Rinehart’s court loss won’t curb her legal urge

Australia’s richest woman may have just suffered a loss in the courtroom but Gina Rinehart’s numerous legal battles look set to keep on trundling on.

Rinehart’s Hancock Prospecting was ordered by the Supreme Court of Western Australia this week to hand over its stake in Rhodes Ridge iron ore deposit in the Pilbara to Wright Prospecting.

The orders marked an end to a decade-long legal feud over the intentions of former business partners and friends Lang Hancock and Peter Wright.

Hancock Prospecting now has to do everything practicable to enable the transfer of its 25% interest to Wright.
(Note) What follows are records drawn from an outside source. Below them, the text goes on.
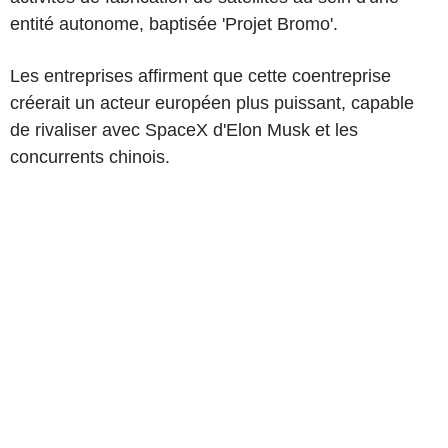
entité autonome, baptisée 'Projet Bromo'.
Les entreprises affirment que cette coentreprise
créerait un acteur européen plus puissant, capable
de rivaliser avec SpaceX d'Elon Musk et les
concurrents chinois.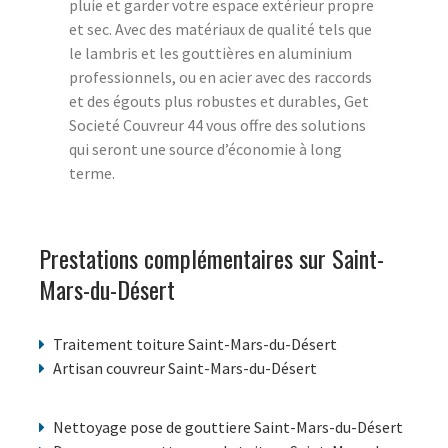
pluie et garder votre espace extérieur propre
et sec. Avec des matériaux de qualité tels que
le lambris et les gouttières en aluminium
professionnels, ou en acier avec des raccords
et des égouts plus robustes et durables, Get
Societé Couvreur 44 vous offre des solutions
qui seront une source d’économie à long
terme.
Prestations complémentaires sur Saint-
Mars-du-Désert
Traitement toiture Saint-Mars-du-Désert
Artisan couvreur Saint-Mars-du-Désert
Nettoyage pose de gouttiere Saint-Mars-du-Désert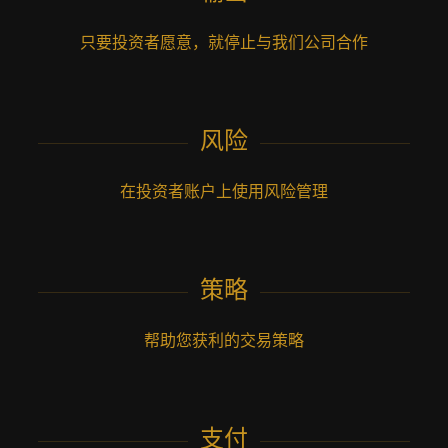
只要投资者愿意，就停止与我们公司合作
风险
在投资者账户上使用风险管理
策略
帮助您获利的交易策略
支付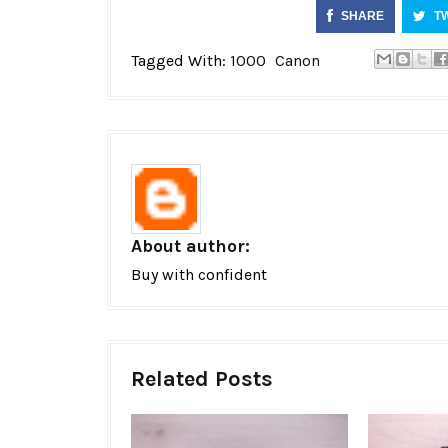
SHARE
T
Tagged With:
1000
Canon
About author:
Buy with confident
Related Posts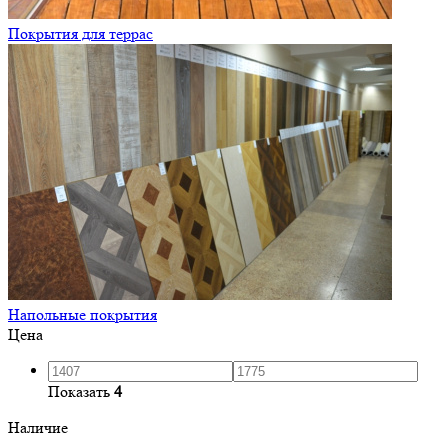
Покрытия для террас
Напольные покрытия
Цена
Показать
4
Наличие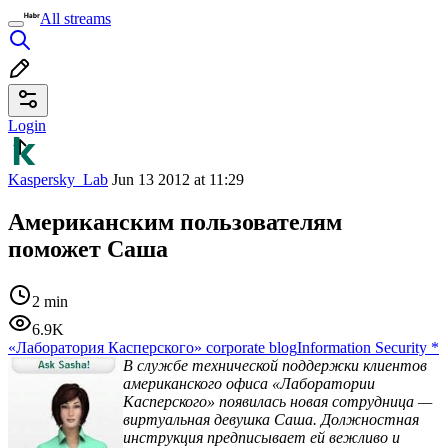
All streams
Login
Kaspersky_Lab
Jun 13 2012 at 11:29
Американским пользователям
поможет Саша
2 min
6.9K
«Лаборатория Касперского» corporate blog
Information Security
*
В службе технической поддержки клиентов
американского офиса «Лаборатории
Касперского» появилась новая сотрудница —
виртуальная девушка Саша. Должностная
инструкция предписывает ей вежливо и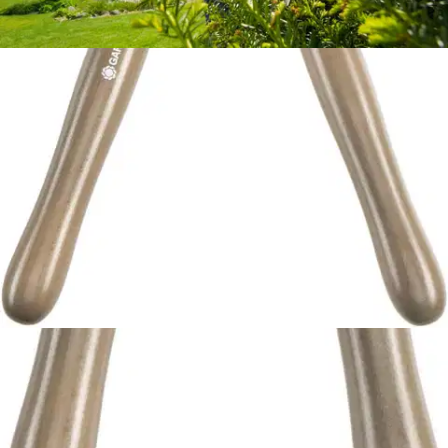
Ilmainen toimitus yli 100 €:n tilauksille
Postin pakettiautomaattiin tai
palvelupisteeseen!
Etu ei koske Suuri‑lisäpalvelulla toimitettavia tuotteita.
Tarkista myymäläsaatavuus
Tuotekuvaus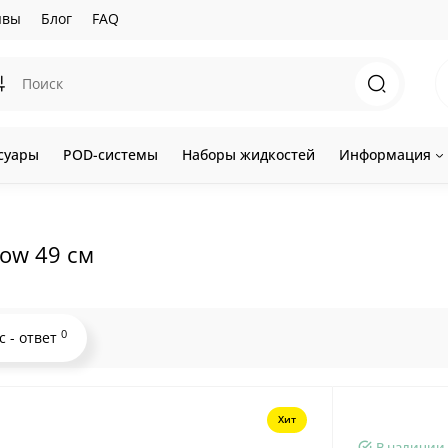
ывы
Блог
FAQ
суары
POD-системы
Наборы жидкостей
Информация
low 49 см
0
с - ответ
Хит
В наличии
That’s one down to Wright, but Rinehart is still embroiled in a legal battle with Wright’s descendants over Wright’s claim for a 25% stake in the Hope Downs 4 iron ore mine.

Rinehart is pushing for the Supreme Court to throw out that claim on the basis the Wright clan delayed to act on it for more than 20 years.

Meanwhile, in another legal proceeding, three of Rinehart’s children, John Hancock, Hope Welker and Bianca Rinehart are attempting to have their mother ousted as trustee of a family trust worth $4 billion.

According to The Australian Financial Review, all three children have approached a number of high-profile businessmen to help pay the large bills accrued throughout the legal action.

Rinehart is highly litigious and has run long court battles with her late father’s wife Rose Porteous and fellow billionaires Angela Bennett and Stan Perron.

In Adele Palmer’s recent biography of Rinehart, she reported that the mining billionaire had at one time or another engaged many of Melbourne and Sydney’s top silks.

So don’t expect to see Rinehart too worried about this legal loss, it’s likely she will simply appeal the decision again.

If not she has plenty of other legal claims to keep her occupied.